Court Opinion

ID: 4836482
Source: CourtListenerOpinion
Date Created: 2021-08-23 04:48:07.752723+00
Date Added: 2024-06-11T08:11:29.885921
License: Public Domain

MOORE, Judge,
dissenting.
I respectfully dissent. The sole question before this court is whether the Russell Circuit Court (“the trial court”) had subject-matter jurisdiction to enter its August 26, 2015, order. In that order, the trial court commanded Byron Stouffer (“the father”) to return C.J.S. (“the child”) to the physical custody of Heather Stouf-fer Wilson (“the mother”). In doing so, the trial court, as it expressly stated, was acting to enforce its own judgment entered on September 19, 2014 (“the 2014 judgment”), not to modify it.4 The father asserts that the trial court did not have jurisdiction to enforce the 2014 judgment because neither he, nor the mother, nor the child were residing in Alabama on July 22, 2015, when the mother commenced her action to enforce the 2014 judgment. I agree.
Section 30-3B-202, Ala.Code 1975, provides, in pertinent part:
“(a) Except as otherwise provided in Section 30-3B-204, [Ala.Code 1975,] a court of this state which has made a child custody determination consistent with Section 30-3B-201[, Ala.Code 1975,] or Section 30-3B-203[, Ala.Code 1975,] has continuing, exclusive jurisdiction over the determination until:
“(1) A court of this state determines that neither the child, nor the child and one parent, nor the child and a person acting as a parent have a significant connection with this state and that substantial evidence is no longer available in this state concerning the child’s care, protection, training, and personal relationships; or
' “(2) A court of this state or a court of another state determines that the child, the child’s parents, and any person acting as a parent do not presently reside in this state.”
By its unambiguous language, § 30-3B-202 grants a court of this state that has *1201made a child-custody determination “continuing, exclusive jurisdiction” over that determination. Such jurisdiction inherently would include the power to enforce the judgment by any lawful means, not just the power to modify the judgment. Equally unambiguously, § 30-3B-202(a)(2) provides that the continuing, exclusive jurisdiction of the court ends when “the child, the child’s parents, and any person acting as a parent do not presently reside in this state.”
In this case, it is undisputed that the child and the child’s parents did not reside in Alabama on July 22, 2015, the date the mother commenced her enforcement action. See Peterson v. Peterson, 965 So.2d 1096, 1099 (Ala.Civ.App.2007) (holding that the continuing, exclusive jurisdiction of a court over a child-custody determination depends on the circumstances existing at the time an action seeking to invoke that jurisdiction is commenced). The mother had moved her residence from Alabama to Colorado a month before she commenced the enforcement action. The father was a resident of Pennsylvania when the mother commenced her enforcement action. The child was supposed to move with the mother to Colorado, but declined, expressing an intention to reside with the father in Pennsylvania.
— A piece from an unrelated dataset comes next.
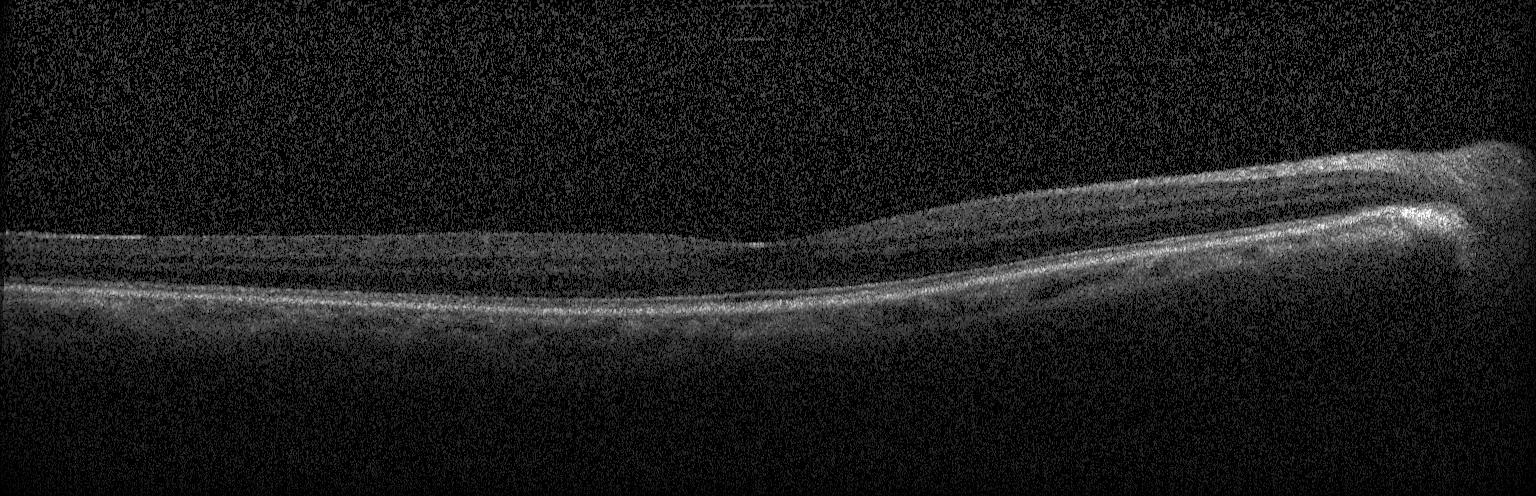
Centered on the fovea; Heidelberg Spectralis; spectral-domain OCT; optical coherence tomography scan
Dx: no choroidal neovascularization, no diabetic macular edema, and no drusen.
Regardless of the ultimate disposition as to his custody, the child no longer resided in Alabama in July 2015. Hence, pursuant to § 30-3B-202(a), the trial court had lost continuing, exclusive jurisdiction and, with it, the power to enforce the 2014 judgment.
Because the trial court did not have jurisdiction to enforce the 2014 judgment, this court should issue the writ of mandamus for which the father petitions.

. Thus, I find no need to discuss the jurisdiction of the trial court to modify the 2014 judgment.